As a market saturating offshoot of a ubiquitous pop-culture phenomenon, this documentary look at the show’s cast members on their recent U.S. summer concert tour is definitely preaching – or better yet, singing – to the choir.
Hardcore fans will obviously groove to every familiar tune and every jazz-hands move of McKinley High’s Glee Clubbers (the actors stay in character throughout) on the concert stage. Non-fans might take the more jaded view that this is simply a crass way of extending the show’s commercial brand from the small screen to the big.

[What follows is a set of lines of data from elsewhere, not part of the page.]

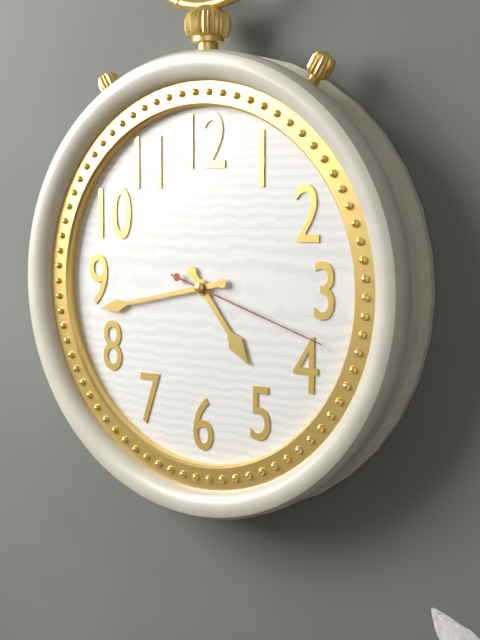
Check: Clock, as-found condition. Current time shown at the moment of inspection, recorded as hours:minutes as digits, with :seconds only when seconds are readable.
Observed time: 4:43:18
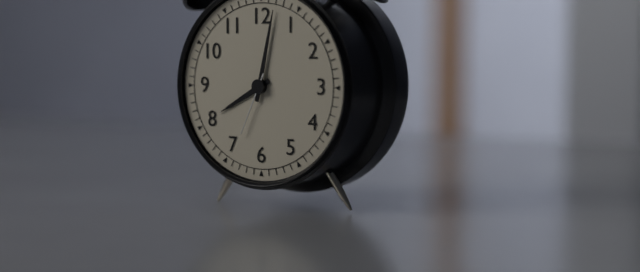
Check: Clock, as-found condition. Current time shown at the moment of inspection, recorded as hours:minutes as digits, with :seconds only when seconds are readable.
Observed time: 8:02:34
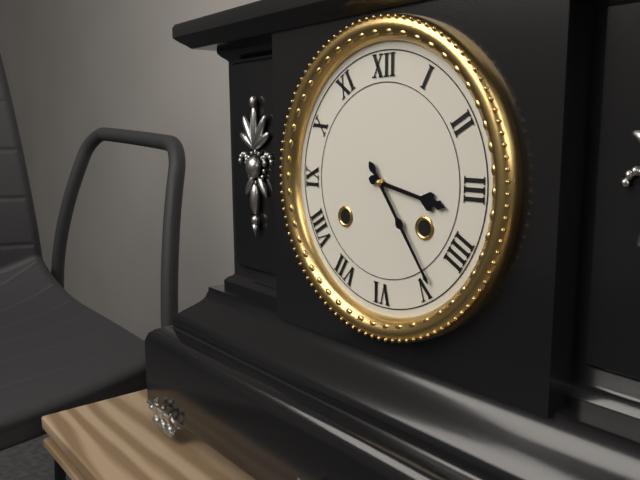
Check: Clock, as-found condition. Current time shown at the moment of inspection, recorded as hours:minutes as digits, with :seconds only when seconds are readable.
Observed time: 3:24
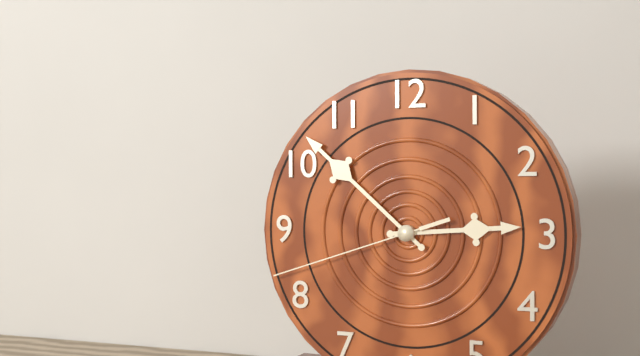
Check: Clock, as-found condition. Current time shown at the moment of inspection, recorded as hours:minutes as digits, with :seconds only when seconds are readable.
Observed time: 2:52:42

While it might seem fashionably cynical to mock “Glee” for its relentless peppiness, its perhaps naïve but hopeful embrace of tolerance and its gosh-darned earnestness, the show has no doubt touched many people’s lives in positive and inspiring ways.
An underlying theme of “Glee” – aptly reflected in its multi-colorful cast – is that it’s OK to be different. Students white, black or yellow; plain, homely or beautiful; skinny, buff or full-figured, populate the cast and are individually given moments to express their doubts, fears and hopes and to shine in the spotlight.
The concert film plays much like a highlight reel for the TV show, with favorite cast members having their moments. There’s Quinn (Dianna Agron) typically playing the diva; Rachel (Lea Michele), doing her Barbra Streisand thing; Blaine (Darren Criss) playing the dark heartthrob; Mercedes (Amber Riley), the big girl with the big voice; Artie (Kevin McHale), tipping his cap to the handicapped, the openly gay Kurt (Chris Colfer), his sweet voice dripping with longing, and so on.